When two brothers marry two sisters, their children become double cousins…and that is exactly what happened. My grandfather, George Byer married my grandmother Harriet “Hattie” Pattan on December 24, 1927. Then my uncle, Theodore “Ted” Byer married my aunt, Gladys Pattan on November 2, 1928. Hattie and George would go on to have 9 children, Evelyn, Virginia, Delores, Larry, Collene, who is my mother, Wayne, Bonnie, Dixie, and Sandy. My Aunt Gladys and my Uncle Ted would have one daughter, Margaret. From the moment Margaret arrived, the children of the sisters and brothers were double cousins. And later there would be double second cousins, double third cousins, double second cousins once removed, double third cousins once removed, and so on.
Now as often happens, the children of the double cousins weren’t as close as the double cousins themselves. As the years go by many of the cousins don’t know each other well, or at all. I have been blessed in that for me things would turn out differently. When my girls were little they began bowling with two girls who were also sisters. Little did we know, until my mom heard their dad’s name, that these girls were the grandchildren of Margaret Byer, the very Margaret whose birth began the double cousins in the first place. So, every Monday night, during the winter bowling league season, I get the privilege of spending the evening with my double second cousins twice removed, and their daughters, my double second cousins thrice removed. Margaret’s son Ted and his wife Donna, and their daughters, Jaime and her husband Willie, who also have three children, Kaleb, Kielei, and Haley, and Ted and Donna’s other daughter Jackie. I am very thankful that I have had the chance to know them all these years. They are awesome people. Love you guys bunches.
During the years of the Great Depression, people had to do whatever was necessary to make ends meet. The backyard garden became a necessity, not a hobby. Hunting and fishing really became a vital part of life, not just a pastime. People had to make their own repairs around the house, rather than hiring it done.
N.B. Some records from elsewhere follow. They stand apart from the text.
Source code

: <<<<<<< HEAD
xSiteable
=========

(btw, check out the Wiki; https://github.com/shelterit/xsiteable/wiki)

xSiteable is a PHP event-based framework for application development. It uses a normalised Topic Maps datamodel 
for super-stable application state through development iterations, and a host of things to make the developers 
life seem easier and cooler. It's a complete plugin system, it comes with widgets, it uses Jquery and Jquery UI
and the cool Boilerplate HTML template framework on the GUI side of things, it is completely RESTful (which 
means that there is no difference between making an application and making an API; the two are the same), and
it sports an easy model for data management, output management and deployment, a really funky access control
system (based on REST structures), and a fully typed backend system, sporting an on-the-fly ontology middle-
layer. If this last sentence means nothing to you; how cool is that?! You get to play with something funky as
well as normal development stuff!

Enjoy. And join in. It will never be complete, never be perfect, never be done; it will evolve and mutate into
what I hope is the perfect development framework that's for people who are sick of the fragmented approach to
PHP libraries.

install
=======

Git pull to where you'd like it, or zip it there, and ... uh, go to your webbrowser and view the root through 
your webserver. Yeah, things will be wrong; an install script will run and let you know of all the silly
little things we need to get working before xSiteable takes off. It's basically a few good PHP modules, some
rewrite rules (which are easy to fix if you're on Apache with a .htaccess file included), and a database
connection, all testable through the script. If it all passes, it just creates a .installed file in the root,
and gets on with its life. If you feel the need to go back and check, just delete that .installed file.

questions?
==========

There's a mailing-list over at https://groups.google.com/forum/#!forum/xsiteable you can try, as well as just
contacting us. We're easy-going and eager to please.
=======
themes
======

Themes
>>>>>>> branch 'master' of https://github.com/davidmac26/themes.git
People put blankets up for curtains, and made their own clothes. I suppose it was like a move back in time…to the time when their ancestors didn’t have a store to go to, or a repairman to call, so they did what they had to do, on their own. I would imagine that there were a lot of repairs that the repairman would have scratched his head at…just trying to figure out how it ran at all.
While the things the people of the Great Depression era did were a bit unusual, and were an essential part of making ends meet, they were also a part of their independence. They didn’t want a government handout…even when they had to take it, they didn’t want it. They were used to taking care of themselves. Nevertheless, jobs were scarce, and often required the men to travel for work, leaving their wives and young children to run the farm. School became a luxury, because the kids were needed at home to plow, weed, and harvest the crops to put food on the table. Nothing was wasted either. They cooked the feet, tongue, and even brains of an animal for food. They didn’t necessarily kill an animal, if all they needed was the feathers for a mattress. Can you imagine plucking the feathers from a goose while it is alive?? I would be afraid it would come after me, but it was well known then, that the feathers would grow back, just like our hair, of course, cutting our hair doesn’t hurt.
Tough times can make or break a nation and it’s people I guess, but if we are a people, determined to make it on our own, and help this nation be great at the same time, then we can be a nation who can handle difficult times with grace and dignity. If we become a nation of people who are willing to sit back and let the government take care of us, then we will be a truly poor nation indeed.